→ Instructions to follow: Take the stretch from the line containing "family: Forficulidae" through the line containing "family: Ehretiaceae". Swap each "common name" there for "vernacular name" and write out only those lines, leaving everything else unchanged.

### Data extract

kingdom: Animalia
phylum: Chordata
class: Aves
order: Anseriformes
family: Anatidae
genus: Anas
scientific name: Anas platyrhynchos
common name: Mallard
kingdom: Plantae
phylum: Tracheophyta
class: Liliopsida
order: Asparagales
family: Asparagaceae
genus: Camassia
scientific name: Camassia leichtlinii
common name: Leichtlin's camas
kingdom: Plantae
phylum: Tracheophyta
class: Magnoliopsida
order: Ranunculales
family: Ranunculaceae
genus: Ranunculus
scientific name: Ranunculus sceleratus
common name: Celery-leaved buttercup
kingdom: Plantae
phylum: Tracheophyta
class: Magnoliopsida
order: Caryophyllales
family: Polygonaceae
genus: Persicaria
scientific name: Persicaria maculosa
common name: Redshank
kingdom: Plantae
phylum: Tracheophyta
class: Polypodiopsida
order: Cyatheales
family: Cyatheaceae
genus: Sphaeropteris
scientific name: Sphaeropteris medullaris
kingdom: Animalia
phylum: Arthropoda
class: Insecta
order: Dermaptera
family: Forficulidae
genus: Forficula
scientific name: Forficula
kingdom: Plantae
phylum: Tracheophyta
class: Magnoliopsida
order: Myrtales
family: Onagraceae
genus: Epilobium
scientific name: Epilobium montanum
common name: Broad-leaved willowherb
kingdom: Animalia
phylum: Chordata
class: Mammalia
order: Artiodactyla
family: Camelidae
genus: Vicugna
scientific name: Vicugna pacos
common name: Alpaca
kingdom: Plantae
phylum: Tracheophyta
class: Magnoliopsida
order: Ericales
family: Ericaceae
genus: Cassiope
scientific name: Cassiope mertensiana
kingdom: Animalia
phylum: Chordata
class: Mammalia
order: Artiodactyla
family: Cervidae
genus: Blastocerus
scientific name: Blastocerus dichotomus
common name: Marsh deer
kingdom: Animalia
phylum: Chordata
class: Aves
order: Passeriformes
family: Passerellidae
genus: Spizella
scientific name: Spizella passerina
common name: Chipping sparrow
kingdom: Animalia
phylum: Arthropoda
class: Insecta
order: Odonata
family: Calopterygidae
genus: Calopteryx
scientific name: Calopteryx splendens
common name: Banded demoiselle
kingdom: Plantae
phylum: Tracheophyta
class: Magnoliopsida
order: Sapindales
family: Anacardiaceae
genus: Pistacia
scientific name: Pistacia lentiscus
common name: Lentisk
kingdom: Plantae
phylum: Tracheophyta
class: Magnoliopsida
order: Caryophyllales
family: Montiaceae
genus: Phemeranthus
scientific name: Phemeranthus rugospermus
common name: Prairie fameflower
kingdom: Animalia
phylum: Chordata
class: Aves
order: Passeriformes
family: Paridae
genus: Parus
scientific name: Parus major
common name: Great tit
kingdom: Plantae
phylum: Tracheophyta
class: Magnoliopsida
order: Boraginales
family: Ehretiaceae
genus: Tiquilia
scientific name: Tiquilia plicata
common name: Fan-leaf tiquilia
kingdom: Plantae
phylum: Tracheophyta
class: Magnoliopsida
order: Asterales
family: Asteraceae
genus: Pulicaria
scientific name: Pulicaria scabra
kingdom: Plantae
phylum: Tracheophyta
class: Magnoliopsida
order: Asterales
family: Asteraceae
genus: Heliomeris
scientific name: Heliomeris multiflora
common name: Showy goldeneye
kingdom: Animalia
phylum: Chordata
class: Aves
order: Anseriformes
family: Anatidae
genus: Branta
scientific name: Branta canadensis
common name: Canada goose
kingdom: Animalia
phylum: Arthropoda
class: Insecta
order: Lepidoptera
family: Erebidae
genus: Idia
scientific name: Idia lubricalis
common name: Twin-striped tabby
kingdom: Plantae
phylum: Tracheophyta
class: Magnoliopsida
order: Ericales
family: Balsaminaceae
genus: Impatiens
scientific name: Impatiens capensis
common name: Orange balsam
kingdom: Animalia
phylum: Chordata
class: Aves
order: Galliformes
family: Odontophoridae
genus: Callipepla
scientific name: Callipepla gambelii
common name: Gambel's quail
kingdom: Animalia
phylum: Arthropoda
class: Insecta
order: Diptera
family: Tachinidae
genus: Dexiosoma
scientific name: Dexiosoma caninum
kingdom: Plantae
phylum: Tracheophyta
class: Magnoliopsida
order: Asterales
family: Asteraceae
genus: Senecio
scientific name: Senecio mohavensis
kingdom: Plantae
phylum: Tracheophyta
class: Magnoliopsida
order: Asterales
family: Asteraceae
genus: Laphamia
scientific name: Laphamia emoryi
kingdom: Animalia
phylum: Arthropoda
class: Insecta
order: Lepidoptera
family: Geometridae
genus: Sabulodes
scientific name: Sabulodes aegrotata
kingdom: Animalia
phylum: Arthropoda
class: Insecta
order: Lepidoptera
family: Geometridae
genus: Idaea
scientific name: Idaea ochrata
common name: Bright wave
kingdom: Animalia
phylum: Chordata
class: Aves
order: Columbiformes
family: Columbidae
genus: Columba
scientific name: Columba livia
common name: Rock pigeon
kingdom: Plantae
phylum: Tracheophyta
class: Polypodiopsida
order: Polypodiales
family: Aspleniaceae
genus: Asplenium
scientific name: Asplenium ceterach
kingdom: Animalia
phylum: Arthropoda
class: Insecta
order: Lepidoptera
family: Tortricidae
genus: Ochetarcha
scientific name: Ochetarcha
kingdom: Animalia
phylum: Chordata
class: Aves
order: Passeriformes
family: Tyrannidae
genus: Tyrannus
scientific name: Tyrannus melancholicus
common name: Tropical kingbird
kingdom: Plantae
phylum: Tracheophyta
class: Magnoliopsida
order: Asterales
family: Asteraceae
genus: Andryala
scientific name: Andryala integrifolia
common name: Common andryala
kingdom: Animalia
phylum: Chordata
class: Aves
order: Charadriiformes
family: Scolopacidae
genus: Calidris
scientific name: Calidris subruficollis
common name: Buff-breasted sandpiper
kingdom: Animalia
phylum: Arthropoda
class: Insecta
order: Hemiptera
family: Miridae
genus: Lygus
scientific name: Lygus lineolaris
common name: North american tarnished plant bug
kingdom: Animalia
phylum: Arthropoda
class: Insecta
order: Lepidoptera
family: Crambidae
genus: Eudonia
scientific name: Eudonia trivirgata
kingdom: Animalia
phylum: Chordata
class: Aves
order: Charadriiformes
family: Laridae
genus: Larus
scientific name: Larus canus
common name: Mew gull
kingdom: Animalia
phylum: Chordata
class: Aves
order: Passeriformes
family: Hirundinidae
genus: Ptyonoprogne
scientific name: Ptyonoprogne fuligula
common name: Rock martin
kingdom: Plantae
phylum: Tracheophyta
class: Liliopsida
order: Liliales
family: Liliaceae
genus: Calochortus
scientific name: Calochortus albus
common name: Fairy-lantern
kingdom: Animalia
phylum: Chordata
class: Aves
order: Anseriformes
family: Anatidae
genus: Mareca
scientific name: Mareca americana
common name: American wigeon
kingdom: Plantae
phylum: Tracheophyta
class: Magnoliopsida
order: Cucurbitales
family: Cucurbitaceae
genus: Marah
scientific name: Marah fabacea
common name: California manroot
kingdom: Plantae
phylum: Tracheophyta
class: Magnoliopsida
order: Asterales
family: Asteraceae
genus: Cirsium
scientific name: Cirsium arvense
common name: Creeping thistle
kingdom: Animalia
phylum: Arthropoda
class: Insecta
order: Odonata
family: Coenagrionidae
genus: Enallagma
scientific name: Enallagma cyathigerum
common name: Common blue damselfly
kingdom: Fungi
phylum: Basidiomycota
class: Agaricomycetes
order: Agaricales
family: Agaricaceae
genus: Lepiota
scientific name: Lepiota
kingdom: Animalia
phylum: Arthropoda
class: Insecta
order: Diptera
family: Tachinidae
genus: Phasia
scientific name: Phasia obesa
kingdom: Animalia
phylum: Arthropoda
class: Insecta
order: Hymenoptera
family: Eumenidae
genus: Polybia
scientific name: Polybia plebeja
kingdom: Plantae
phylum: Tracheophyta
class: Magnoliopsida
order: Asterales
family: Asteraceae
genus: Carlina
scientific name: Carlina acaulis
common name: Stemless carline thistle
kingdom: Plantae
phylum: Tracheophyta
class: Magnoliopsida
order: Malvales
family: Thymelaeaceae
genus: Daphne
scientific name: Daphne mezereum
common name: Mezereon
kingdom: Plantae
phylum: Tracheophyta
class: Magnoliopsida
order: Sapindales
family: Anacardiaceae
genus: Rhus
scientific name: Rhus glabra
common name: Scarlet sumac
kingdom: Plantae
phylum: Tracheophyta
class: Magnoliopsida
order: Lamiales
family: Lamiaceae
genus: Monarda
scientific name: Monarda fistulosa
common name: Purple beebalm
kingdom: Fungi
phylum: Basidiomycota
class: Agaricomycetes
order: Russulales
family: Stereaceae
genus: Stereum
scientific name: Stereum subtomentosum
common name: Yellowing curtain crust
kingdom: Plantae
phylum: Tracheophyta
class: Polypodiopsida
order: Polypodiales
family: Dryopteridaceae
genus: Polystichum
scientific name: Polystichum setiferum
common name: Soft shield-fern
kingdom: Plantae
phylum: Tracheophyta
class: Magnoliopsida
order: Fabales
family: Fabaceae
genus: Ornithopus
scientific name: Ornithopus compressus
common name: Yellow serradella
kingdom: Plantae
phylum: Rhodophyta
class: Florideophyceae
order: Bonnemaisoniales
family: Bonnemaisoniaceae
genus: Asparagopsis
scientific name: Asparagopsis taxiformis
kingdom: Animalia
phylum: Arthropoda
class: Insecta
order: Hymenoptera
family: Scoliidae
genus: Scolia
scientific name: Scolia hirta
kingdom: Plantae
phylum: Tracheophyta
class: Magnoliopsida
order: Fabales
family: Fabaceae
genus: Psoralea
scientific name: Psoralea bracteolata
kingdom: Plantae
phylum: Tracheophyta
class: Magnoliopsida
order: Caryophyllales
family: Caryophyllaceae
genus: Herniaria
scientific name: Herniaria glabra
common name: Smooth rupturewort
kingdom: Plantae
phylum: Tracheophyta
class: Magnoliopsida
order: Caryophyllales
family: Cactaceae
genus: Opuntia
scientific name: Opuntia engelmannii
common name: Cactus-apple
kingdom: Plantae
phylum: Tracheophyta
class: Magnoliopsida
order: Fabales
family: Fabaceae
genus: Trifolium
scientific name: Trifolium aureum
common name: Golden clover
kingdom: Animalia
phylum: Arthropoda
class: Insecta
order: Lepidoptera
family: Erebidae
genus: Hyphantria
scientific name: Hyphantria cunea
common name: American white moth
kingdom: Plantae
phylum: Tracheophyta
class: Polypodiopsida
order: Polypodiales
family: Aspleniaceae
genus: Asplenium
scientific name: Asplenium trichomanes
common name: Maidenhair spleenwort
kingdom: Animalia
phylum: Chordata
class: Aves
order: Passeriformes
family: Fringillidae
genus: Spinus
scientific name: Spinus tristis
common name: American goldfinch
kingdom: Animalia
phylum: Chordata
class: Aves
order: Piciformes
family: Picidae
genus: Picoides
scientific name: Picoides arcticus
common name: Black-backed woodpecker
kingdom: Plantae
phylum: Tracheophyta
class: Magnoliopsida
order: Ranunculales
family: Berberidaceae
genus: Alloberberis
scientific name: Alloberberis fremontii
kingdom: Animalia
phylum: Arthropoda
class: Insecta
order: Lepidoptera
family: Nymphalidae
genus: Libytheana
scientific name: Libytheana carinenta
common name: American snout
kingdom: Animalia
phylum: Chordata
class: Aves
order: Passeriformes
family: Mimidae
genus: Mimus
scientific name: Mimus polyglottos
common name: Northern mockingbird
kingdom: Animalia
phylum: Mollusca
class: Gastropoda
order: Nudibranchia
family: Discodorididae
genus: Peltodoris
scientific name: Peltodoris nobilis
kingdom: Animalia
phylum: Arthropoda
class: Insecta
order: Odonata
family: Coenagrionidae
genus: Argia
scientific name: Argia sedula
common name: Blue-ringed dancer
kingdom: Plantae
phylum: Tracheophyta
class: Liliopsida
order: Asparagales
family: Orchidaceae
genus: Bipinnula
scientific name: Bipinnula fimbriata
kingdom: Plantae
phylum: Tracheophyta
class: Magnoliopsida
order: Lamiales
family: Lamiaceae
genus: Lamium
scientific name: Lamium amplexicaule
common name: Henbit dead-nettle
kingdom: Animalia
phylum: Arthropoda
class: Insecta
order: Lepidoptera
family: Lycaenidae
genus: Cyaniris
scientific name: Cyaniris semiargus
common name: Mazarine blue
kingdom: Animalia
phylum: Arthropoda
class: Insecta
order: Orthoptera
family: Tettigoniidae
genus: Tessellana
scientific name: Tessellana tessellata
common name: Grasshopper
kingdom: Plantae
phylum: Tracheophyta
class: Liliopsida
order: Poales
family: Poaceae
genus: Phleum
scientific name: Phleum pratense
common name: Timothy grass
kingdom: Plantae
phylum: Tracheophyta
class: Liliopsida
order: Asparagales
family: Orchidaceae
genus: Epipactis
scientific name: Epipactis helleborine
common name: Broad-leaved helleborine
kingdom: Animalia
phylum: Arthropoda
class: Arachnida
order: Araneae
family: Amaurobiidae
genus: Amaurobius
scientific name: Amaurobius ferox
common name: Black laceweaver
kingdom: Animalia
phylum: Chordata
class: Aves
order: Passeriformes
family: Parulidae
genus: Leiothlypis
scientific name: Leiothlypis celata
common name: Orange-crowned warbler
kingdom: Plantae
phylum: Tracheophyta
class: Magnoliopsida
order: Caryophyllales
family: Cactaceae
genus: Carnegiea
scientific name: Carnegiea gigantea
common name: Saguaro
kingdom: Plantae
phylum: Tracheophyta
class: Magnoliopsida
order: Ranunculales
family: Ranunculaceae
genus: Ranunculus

######

→ Complete output:
family: Forficulidae
genus: Forficula
scientific name: Forficula
kingdom: Plantae
phylum: Tracheophyta
class: Magnoliopsida
order: Myrtales
family: Onagraceae
genus: Epilobium
scientific name: Epilobium montanum
vernacular name: Broad-leaved willowherb
kingdom: Animalia
phylum: Chordata
class: Mammalia
order: Artiodactyla
family: Camelidae
genus: Vicugna
scientific name: Vicugna pacos
vernacular name: Alpaca
kingdom: Plantae
phylum: Tracheophyta
class: Magnoliopsida
order: Ericales
family: Ericaceae
genus: Cassiope
scientific name: Cassiope mertensiana
kingdom: Animalia
phylum: Chordata
class: Mammalia
order: Artiodactyla
family: Cervidae
genus: Blastocerus
scientific name: Blastocerus dichotomus
vernacular name: Marsh deer
kingdom: Animalia
phylum: Chordata
class: Aves
order: Passeriformes
family: Passerellidae
genus: Spizella
scientific name: Spizella passerina
vernacular name: Chipping sparrow
kingdom: Animalia
phylum: Arthropoda
class: Insecta
order: Odonata
family: Calopterygidae
genus: Calopteryx
scientific name: Calopteryx splendens
vernacular name: Banded demoiselle
kingdom: Plantae
phylum: Tracheophyta
class: Magnoliopsida
order: Sapindales
family: Anacardiaceae
genus: Pistacia
scientific name: Pistacia lentiscus
vernacular name: Lentisk
kingdom: Plantae
phylum: Tracheophyta
class: Magnoliopsida
order: Caryophyllales
family: Montiaceae
genus: Phemeranthus
scientific name: Phemeranthus rugospermus
vernacular name: Prairie fameflower
kingdom: Animalia
phylum: Chordata
class: Aves
order: Passeriformes
family: Paridae
genus: Parus
scientific name: Parus major
vernacular name: Great tit
kingdom: Plantae
phylum: Tracheophyta
class: Magnoliopsida
order: Boraginales
family: Ehretiaceae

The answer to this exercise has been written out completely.